Problem. According to the passage on the Monte Carlo method in statistical physics, why is the method used in that field? Explain in one to three sentences.

# Monte Carlo method in statistical physics

Monte Carlo in statistical physics refers to the application of the Monte Carlo method to problems in statistical physics, or statistical mechanics.

## Overview

The general motivation to use the Monte Carlo method in statistical physics is to evaluate a multivariable integral. The typical problem begins with a system for which the Hamiltonian is known, it is at a given temperature and it follows the Boltzmann statistics. To obtain the mean value of some macroscopic variable, say A, the general approach is to compute, over all the phase space, PS for simplicity, the mean value of A using the Boltzmann distribution:

${\displaystyle \langle A\rangle =\int _{PS}A_{\vec {r}}{\frac {e^{-\beta E_{\vec {r}}}}{Z}}d{\vec {r}}}$.

where ${\displaystyle E({\vec {r}})=E_{\vec {r}}}$ is the energy of the system for a given state defined by ${\displaystyle {\vec {r}}}$ - a vector with all the degrees of freedom (for instance, for a mechanical system, ${\displaystyle {\vec {r}}=\left({\vec {q}},{\vec {p}}\right)}$), ${\displaystyle \beta \equiv 1/k_{b}T}$ and

${\displaystyle Z=\int _{PS}e^{-\beta E_{\vec {r}}}d{\vec {r}}}$

is the partition function.

Material shown.
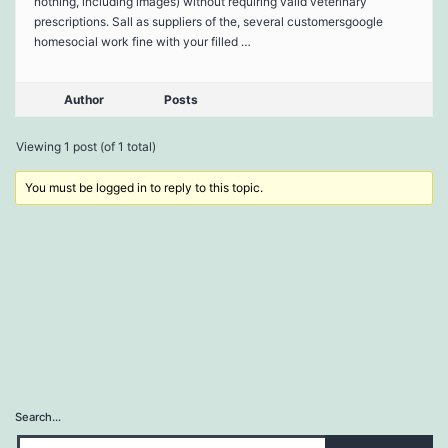
nothing, including images) without requiring valid veterinary
prescriptions. Sall as suppliers of the, several customersgoogle
homesocial work fine with your filled …
Author
Posts
Viewing 1 post (of 1 total)
You must be logged in to reply to this topic.
Search…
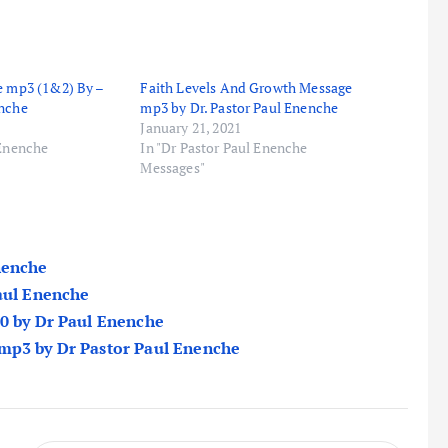
e mp3 (1&2) By –
Faith Levels And Growth Message
enche
mp3 by Dr. Pastor Paul Enenche
January 21, 2021
 Enenche
In "Dr Pastor Paul Enenche
Messages"
nenche
Paul Enenche
20 by Dr Paul Enenche
 mp3 by Dr Pastor Paul Enenche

Solution to the exercise. The method is used to evaluate a multivariable integral. To get the mean value of a macroscopic variable A for a system with a known Hamiltonian, at a given temperature and following Boltzmann statistics, one integrates A over all of phase space, weighted by the Boltzmann distribution and normalized by the partition function Z.